On Tue, 18 Jun 2013 10:25:25 +0000 Mischa Diehm mischa.diehm@unibas.ch wrote:
Hi,
Hi Mischa!
first of all welcome to the list!
Uh, thank you? Welcome yourself :)
A problem we have since a while is that our system is permanently under a lot of load (mostly CPU bound) and we haven't really found a way to reduce the pressure. The hardware we use is a hp blade (ProLiant BL460c G6) with:
At the moment we have 1460 active Devices (mainly Cisco Switches). Around 30 or 40 are OVERDUE in: https://urz-nav/report/lastupdated
Are all jobs overdue for these devices, or just some of the jobs? Does NAV consider the devices to be reachable and responding to SNMP requests? Does `ipdevpoll.conf` indicate that the jobs are failing due to errors, or just that they are delayed or time out?

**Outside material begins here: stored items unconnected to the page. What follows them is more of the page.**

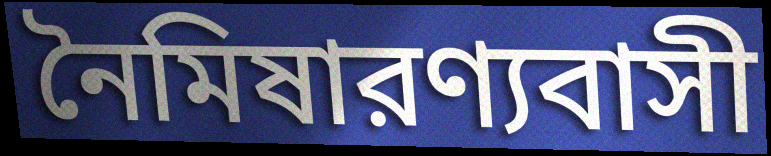
নৈমিষারণ্যবাসী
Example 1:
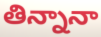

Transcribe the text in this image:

తిన్నానా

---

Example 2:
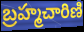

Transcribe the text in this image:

బ్రహ్మచారిణి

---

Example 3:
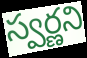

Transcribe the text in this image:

స్వర్ణని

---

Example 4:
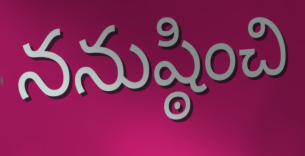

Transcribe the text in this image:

ననుష్ఠించి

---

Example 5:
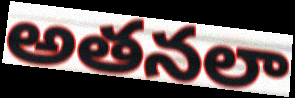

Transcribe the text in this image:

అతనలా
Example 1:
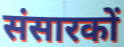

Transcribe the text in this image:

संसारकों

So my question is, do you have any good experience with HW-systems that are actually dealing with this amount of devices or is there any tuning possibility (without losing functionality) we could try to reduce the pressure on the system?
At the moment, the closest I have access to is a system monitoring 882 devices, but it still isn't in full production mode (meaning, they still have more devices to add). The load number of the system varies wildly with which collection jobs are running at any given moment. They might be seen as high numbers, but the system has 4 cores (with hyperthreading enabled), so the load average is mostly less than the number of cores.

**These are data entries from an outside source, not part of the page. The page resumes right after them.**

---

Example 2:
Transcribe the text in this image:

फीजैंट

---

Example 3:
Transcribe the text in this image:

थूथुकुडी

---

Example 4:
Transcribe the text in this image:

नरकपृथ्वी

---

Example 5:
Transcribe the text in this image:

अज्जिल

This system is a HP DL360p Gen-8 server, with 12GB RAM and 4x600GB SAS 10K drives mounted in a hardware RAID 1+0 configuration.
We will very soon be migrating PostgreSQL off this server and onto a dedicated server with identical specifications, specifically to alleviate some of the load issues we are experiencing.

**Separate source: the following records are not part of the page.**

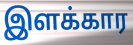
இளக்கார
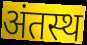
अंतस्थ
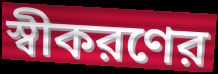
স্বীকরণের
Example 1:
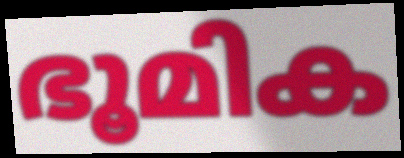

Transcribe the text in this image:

ഭൂമിക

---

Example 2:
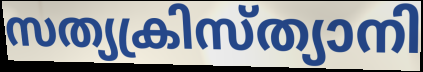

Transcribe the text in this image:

ipdevpoll is currently running in its "experimental" multiprocess-mode on this system, which means each of the configured jobs in `ipdevpoll.conf` get their own dedicated process (which improves things on multicore systems). This can be achieved on a more permanent basis by adding the "-m" switch to the ipdevpoll command in the `/etc/nav/init.d/ipdevpoll` script.
We will be using this system for testing performance optimizations to ipdevpoll once we migrate PostgreSQL to a dedicated server. I can post our findings here once we get there, but that probably won't be until August, as I'll be offline most of July.